When Mrs. Hall took his dinner in to him, he was already so absorbed in his work, pouring little drops out of the bottles into test tubes, that he did not hear her until she had swept away the bulk of the straw and put the tray on the table, with some little emphasis perhaps, seeing the state that the floor was in. Then he half turned his head, and immediately turned it away again. But she saw he had removed his glasses; they were beside him on the table, and it seemed to her that his eye sockets were extraordinarily hollow. He put on his spectacles again, and then turned and faced her. She was about to complain of the straw on the floor when he anticipated her.
"I wish you wouldn't come in without knocking," he said, in the tone of abnormal exasperation that seemed so characteristic of him.
"I knocked, but seemingly—"
"Perhaps you did. But in my investigations—my really very urgent and necessary investigations—the slightest disturbance, the jar of a door… I must ask you—"
"Certainly, sir. You can turn the lock if you're like that, you know. Any time."
"A very good idea," said the stranger.
"This stror, sir. If I might make so bold as to remark—"
"Don't. If the straw makes trouble, put it down in the bill." And he mumbled at her—words suspiciously like curses.
He was so odd, standing there, so aggressive and explosive, bottle in one hand and test tube in the other,[12] that Mrs. Hall was quite alarmed. But she was a resolute woman. "In which case, I should like to know, sir, what you consider—"
"A shilling—put down a shilling. Surely a shilling's enough?"
"So be it," said Mrs. Hall, taking up the tablecloth and beginning to spread it over the table. "If you're satisfied, of course—"
He turned and sat down with his coat collar towards her.
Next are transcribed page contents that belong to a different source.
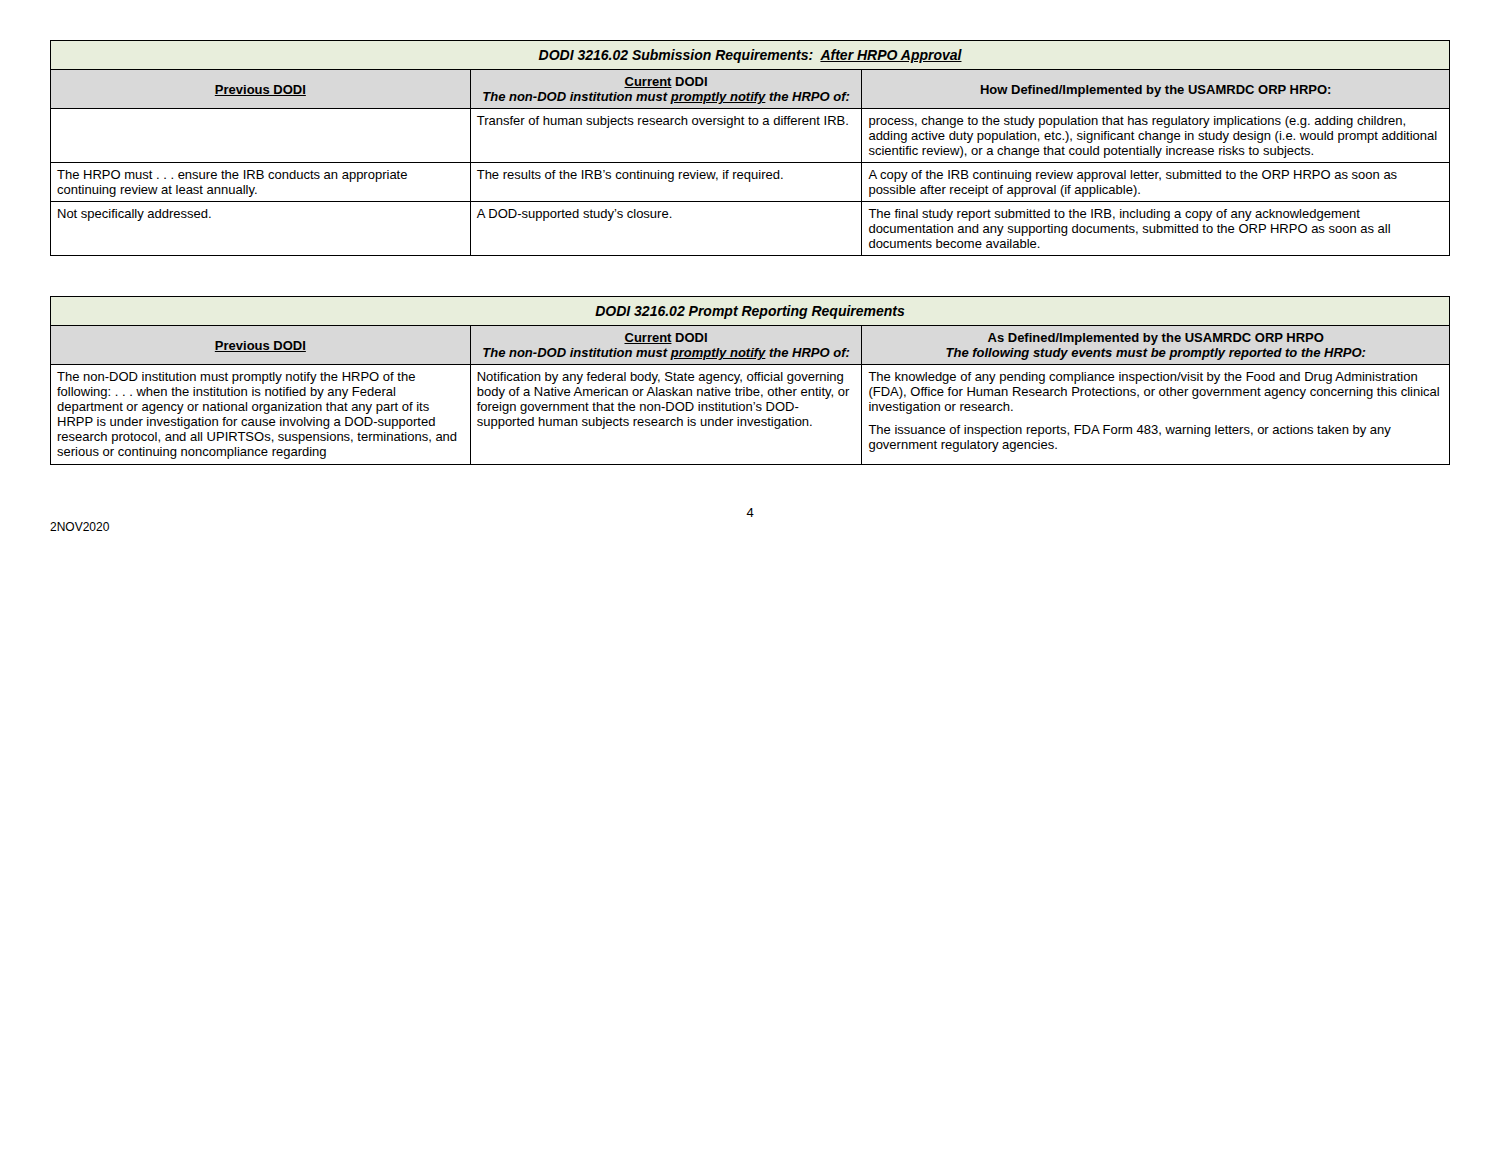| DODI 3216.02 Submission Requirements: After HRPO Approval |
| Previous DODI | Current DODI The non-DOD institution must promptly notify the HRPO of: | How Defined/Implemented by the USAMRDC ORP HRPO: |
| | Transfer of human subjects research oversight to a different IRB. | process, change to the study population that has regulatory implications (e.g. adding children, adding active duty population, etc.), significant change in study design (i.e. would prompt additional scientific review), or a change that could potentially increase risks to subjects. |
| The HRPO must . . . ensure the IRB conducts an appropriate continuing review at least annually. | The results of the IRB’s continuing review, if required. | A copy of the IRB continuing review approval letter, submitted to the ORP HRPO as soon as possible after receipt of approval (if applicable). |
| Not specifically addressed. | A DOD-supported study’s closure. | The final study report submitted to the IRB, including a copy of any acknowledgement documentation and any supporting documents, submitted to the ORP HRPO as soon as all documents become available. |
| DODI 3216.02 Prompt Reporting Requirements |
| Previous DODI | Current DODI The non-DOD institution must promptly notify the HRPO of: | As Defined/Implemented by the USAMRDC ORP HRPO The following study events must be promptly reported to the HRPO: |
| The non-DOD institution must promptly notify the HRPO of the following: . . . when the institution is notified by any Federal department or agency or national organization that any part of its HRPP is under investigation for cause involving a DOD-supported research protocol, and all UPIRTSOs, suspensions, terminations, and serious or continuing noncompliance regarding | Notification by any federal body, State agency, official governing body of a Native American or Alaskan native tribe, other entity, or foreign government that the non-DOD institution’s DOD-supported human subjects research is under investigation. | The knowledge of any pending compliance inspection/visit by the Food and Drug Administration (FDA), Office for Human Research Protections, or other government agency concerning this clinical investigation or research. The issuance of inspection reports, FDA Form 483, warning letters, or actions taken by any government regulatory agencies. |
4
2NOV2020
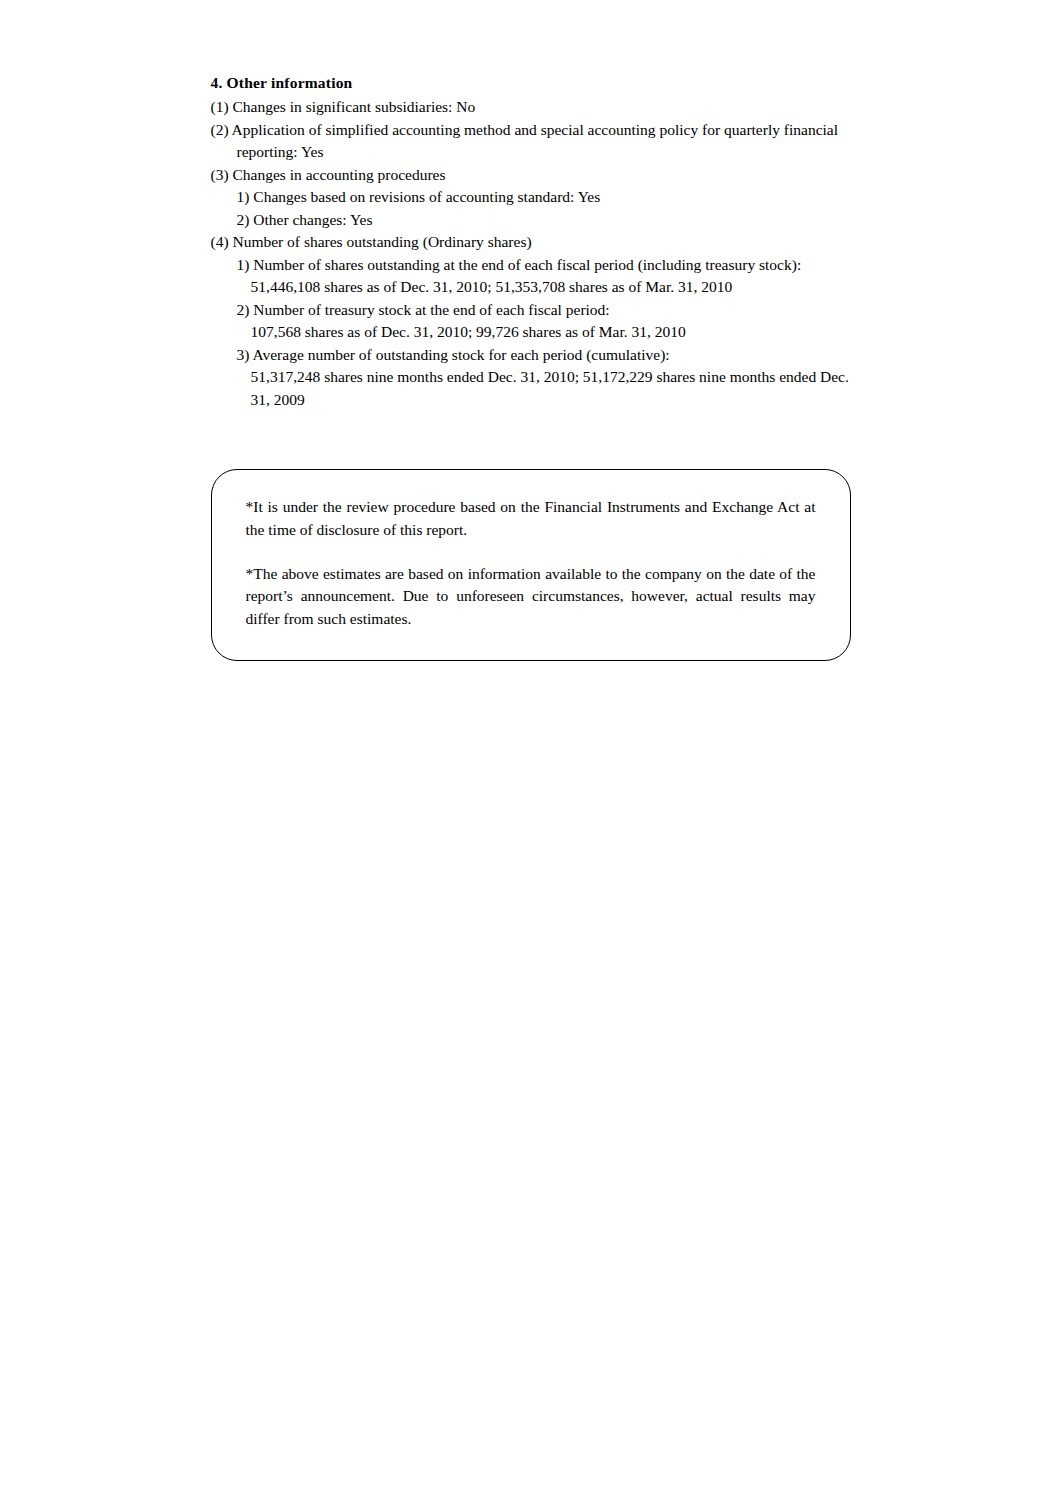4. Other information
(1) Changes in significant subsidiaries: No
(2) Application of simplified accounting method and special accounting policy for quarterly financial
reporting: Yes
(3) Changes in accounting procedures
1) Changes based on revisions of accounting standard: Yes
2) Other changes: Yes
(4) Number of shares outstanding (Ordinary shares)
1) Number of shares outstanding at the end of each fiscal period (including treasury stock):
51,446,108 shares as of Dec. 31, 2010; 51,353,708 shares as of Mar. 31, 2010
2) Number of treasury stock at the end of each fiscal period:
107,568 shares as of Dec. 31, 2010; 99,726 shares as of Mar. 31, 2010
3) Average number of outstanding stock for each period (cumulative):
51,317,248 shares nine months ended Dec. 31, 2010; 51,172,229 shares nine months ended Dec.
31, 2009
*It is under the review procedure based on the Financial Instruments and Exchange Act at the time of disclosure of this report.
*The above estimates are based on information available to the company on the date of the report’s announcement. Due to unforeseen circumstances, however, actual results may differ from such estimates.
All the afternoon he worked with the door locked, and, as Mrs. Hall testifies, for the most part in silence. But once there was a concussion and a sound of bottles ringing together, as though the table had been hit, and the smash of glass flung violently down, and then a rapid pacing athwart the room. Fearing something was the matter, she went to the door and listened, not caring to knock.
"I can't go on," he was raving; "I
There was a noise of hobnails on the bricks in the bar, and Mrs. Hall very reluctantly had to leave the rest of his soliloquy. When she returned the room was silent again, save for the faint crepitation of his chair and the occasional clink of a bottle. It was all over; the stranger had resumed work.
When she took in his tea she saw broken glass in the corner of the room under the concave mirror, and a golden stain that had been carelessly wiped. She called attention to it.
"Put it down in the bill," snapped her visitor. "For God's sake don't worry me! If there's damage done, put it down in the bill," and he went on ticking a list[13] in the exercise-book before him.
"I'll tell you something," said Fearenside mysteriously. It was late in the afternoon, and they were in the little beershop of Iping Hanger.
"Well?" said Teddy Henfrey.
"This chap you're speaking of, what my darg bit. Well—he's black. Leastways his legs are."
"I seed through the tear of his trousers and the tear of his glove. You'd have expected a sort of pinky to show, wouldn't you? Well—there wasn't none. Just blackness. I tell you he's as black as my hat."
"My sakes!" said Henfrey. "It's a rummy case altogether. Why, his nose is as pink as paint!"
"That's true," said Fearenside. "I knows that. And I tell 'ее what I'm thinking. That marn's a piebald, Teddy; black here and white there—in patches. And he's ashamed of it. He's a kind of half-breed, and the colour's come off patchy instead of mixing.[14] I've heard of such things before. And it's the common way with harses, as any one can see."
Chapter IV
Mr. Cuss Interviews The Stranger
I have told the circumstances of the stranger's arrival in Iping with a certain fullness of detail, in order that the curious impression he created may be understood by the reader. But excepting two odd incidents, the circumstances of his stay until the extraordinary day of the club festival may be passed over very cursorily. There were a number of skirmishes with Mrs. Hall on matters of domestic discipline, but in every case until late in April, when the first signs of penury began, he overrode her by the easy expedient of an extra payment.[1] Hall did not like him, and whenever he dared he talked of the advisability of getting rid of him; but he showed his dislike mainly by concealing it ostentatiously, and avoiding his visitor as much as possible. "Wait till the summer," said Mrs. Hall sagely, "when the artisks[2] are beginning to come. Then we'll see. He may be a bit overbearing, but bills settled punctual is bills settled punctual, whatever you likes to say."